Le dispositif Malraux permet aux propriétaires d’immeubles anciens situés dans certaines zones protégées, qui effectuent des travaux en vue de leur restauration, de déduire l’intégralité de leur coût de leur revenu imposable, s’ils s’engagent à louer ces immeubles en non meublés, pendant 6 ans, une fois la restauration achevée.

Les textes de loi

  • Référence au Code général des impôts : article 31 1°-b ter et article 156-I-3
  • Loi du 4 août 1962 (loi n° 62-903) : loi instituant la loi Malraux
  • Loi de finances rectificative pour 1994 : création des ZPPAUP
  • Instruction administrative du 17 mai 1995 (BOI 5D-5-95) : précisions concernant le nouveau dispositif en place depuis le 1er janvier 1995

Comment en profiter ?

En se portant acquéreur d’un logement situé dans un des secteurs précités, en étant à l’initiative des travaux de rénovation complète de l’immeuble (déclarés d’utilité publique) et en louant son bien immobilier pendant une durée minimum de 9 ans à usage de résidence principale.
(Sources : http://www.wikipedia.fr, http://www.loimalraux.org)

Loi Bouvard

Principe

La LOI BOUVARD (LMNP SCELLIER) c’est une REDUCTION D’IMPÔTS de 25 %

25 % pour les investisseurs 2009 et 2010
20 % pour les investisseurs 2011 et 2012
La Loi Bouvard s’adresse aux contribuables français investissant dans des Résidences de Services (Résidences de Tourismes, Maisons de retraites, Résidences Universitaires…) en 2009 et 2010.
Ce n’est donc plus un simple amortissement du bien immobilier ou un abattement sur le revenu, mais bel et bien une « Réduction d’impôt » étalée sur 9 ans et reportable.

Qui peut en bénéficier ?

Tous les contribuables domiciliés en France au sens de l’article 4 B qui acquièrent, entre le 1er janvier 2009 et le 31 décembre 2012, un logement neuf* (ou en l’état futur d’achèvement) affecté en Location Meublée à l’exploitant d’une Résidence de Services durant au moins 9 ans.
La location meublée n’est pas exercée à titre professionnel et les revenus sont imposés dans la catégorie des BIC (Bénéfices Industriels et Commerciaux).
* Logement Neuf : [ou d’un Logement achevé depuis au moins 15 ans ayant subit une Réhabilitation ou une Rénovation ou qui fait l’objet de travaux de réhabilitation ou de rénovation si les travaux de réhabilitation ou de rénovation permettent, après leur réalisation, de satisfaire à l’ensemble des performances techniques mentionnées au II de l’article 2 quindecies B de l’annexe III du présent code].

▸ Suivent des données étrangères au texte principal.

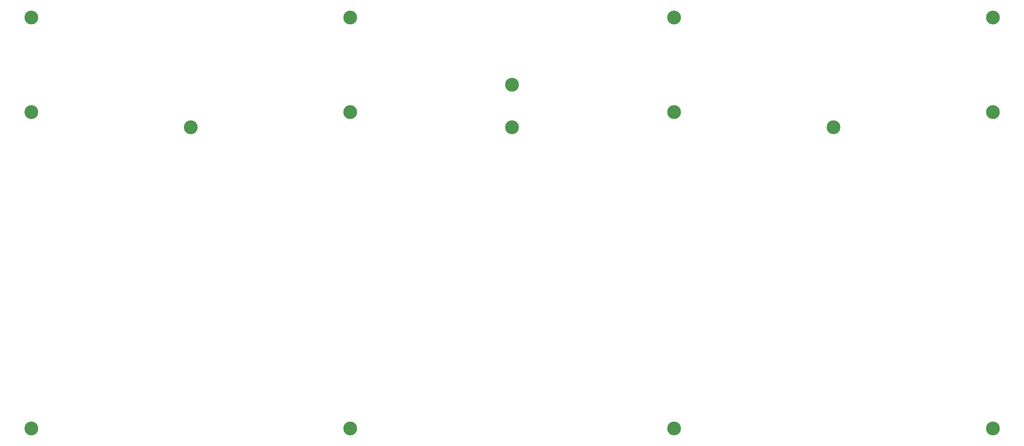
<source format=gbr>
%TF.GenerationSoftware,KiCad,Pcbnew,(5.1.7)-1*%
%TF.CreationDate,2021-02-21T21:24:22+01:00*%
%TF.ProjectId,kbic65-bottom,6b626963-3635-42d6-926f-74746f6d2e6b,rev?*%
%TF.SameCoordinates,Original*%
%TF.FileFunction,Soldermask,Top*%
%TF.FilePolarity,Negative*%
%FSLAX46Y46*%
G04 Gerber Fmt 4.6, Leading zero omitted, Abs format (unit mm)*
G04 Created by KiCad (PCBNEW (5.1.7)-1) date 2021-02-21 21:24:22*
%MOMM*%
%LPD*%
G01*
G04 APERTURE LIST*
%ADD10C,4.400000*%
G04 APERTURE END LIST*
D10*
%TO.C,REF\u002A\u002A*%
X69056250Y111918750D03*
%TD*%
%TO.C,REF\u002A\u002A*%
X171450000Y125412500D03*
%TD*%
%TO.C,REF\u002A\u002A*%
X171450000Y111918750D03*
%TD*%
%TO.C,REF\u002A\u002A*%
X273843750Y111918750D03*
%TD*%
%TO.C,REF\u002A\u002A*%
X223043750Y146843750D03*
%TD*%
%TO.C,REF\u002A\u002A*%
X223043750Y116681250D03*
%TD*%
%TO.C,REF\u002A\u002A*%
X119856250Y116681250D03*
%TD*%
%TO.C,REF\u002A\u002A*%
X119856250Y146843750D03*
%TD*%
%TO.C,REF\u002A\u002A*%
X18256250Y146843750D03*
%TD*%
%TO.C,REF\u002A\u002A*%
X18256250Y116681250D03*
%TD*%
%TO.C,REF\u002A\u002A*%
X18256250Y15875000D03*
%TD*%
%TO.C,REF\u002A\u002A*%
X119856250Y15875000D03*
%TD*%
%TO.C,REF\u002A\u002A*%
X223043750Y15875000D03*
%TD*%
%TO.C,REF\u002A\u002A*%
X324643750Y15875000D03*
%TD*%
%TO.C,REF\u002A\u002A*%
X324643750Y116681250D03*
%TD*%
%TO.C,REF\u002A\u002A*%
X324643750Y146843750D03*
%TD*%
M02*

</source>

Quels sont les logements ou résidences concernés dans le cadre de la loi BOUVARD ?

Les Résidences avec Services pour étudiants.
Les Résidences de Tourismes classées.
Les Résidences de Santé Publique mentionnées au 2° de l’article L. 6111-2 du code de la santé publique.

Les Résidences mentionnées aux 6° ou 7° du I de l’article L. 312-1 du code de l’action sociale et des familles
Ou l’ensemble des logements affectés à l’accueil familial salarié de Personnes âgées ou Handicapées, prévu par les articles L.444-1 à L.444-9 du même code géré par un groupement de coopération sociale ou médico-sociale.

Avantages fiscaux

La loi Bouvard permet une réduction d’impôt de 25 % du prix de revient du logement. Avec un plafond de 300 000 €. Cette réduction s’étale sur 9 ans de manière linéaire :
Quant à la fraction du prix de revient excédant les 300.000 €, l’amortissement classique peut s’appliquer.
Concernant un logement achevé depuis au moins 15 ans et faisant l’objet de travaux de réhabilitation, la réduction est calculée sur le prix d’acquisition majoré du montant des travaux.

Les résidences avec services sont considérées comme des établissements commerciaux, assujetties à la TVA, ce qui permet à l’investisseur de demander le remboursement de la T.V.A. et donc de diminuer son coût d’acquisition de manière substantielle.

Quand débute la défiscalisation ?

Le point de départ de la Défiscalisation Bouvard est soit l’année d’achèvement des travaux (pour les logements + de 15 ans qui font l’objet de travaux de réhabilitation), soit l’année d’achèvement du logement (ou de celle de son acquisition si elle est postérieure).
Les dispositions de la Loi Bouvard peuvent donc s’appliquer sur l’imposition des revenus de l’année 2009.